Set down each record below precisely, skipping the pictures.

=======

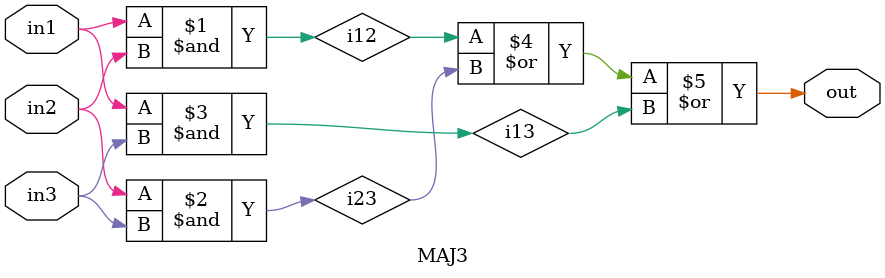
<source format=sv>
/* 3-input Majority gate.
 *
 *
 */
 /* verilator lint_off DECLFILENAME */
module MAJ3 (
    input  wire in1,
    input  wire in2,
    input  wire in3,
    output wire out
);

    wire i12, i23, i13;

    and _and12(i12, in1, in2);
    and _and23(i23, in2, in3);
    and _and13(i13, in1, in3);

    or _or12_23_13(out, i12, i23, i13);

endmodule
/* verilator lint_on DECLFILENAME */

</source>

=======

__RESPONSE BELOW__.
<source format=sv>
/* 3-input Majority gate.
 *
 *
 */
 /* verilator lint_off DECLFILENAME */
module MAJ3 (
    input  wire in1,
    input  wire in2,
    input  wire in3,
    output wire out
);

    wire i12, i23, i13;

    and _and12(i12, in1, in2);
    and _and23(i23, in2, in3);
    and _and13(i13, in1, in3);

    or _or12_23_13(out, i12, i23, i13);

endmodule
/* verilator lint_on DECLFILENAME */

</source>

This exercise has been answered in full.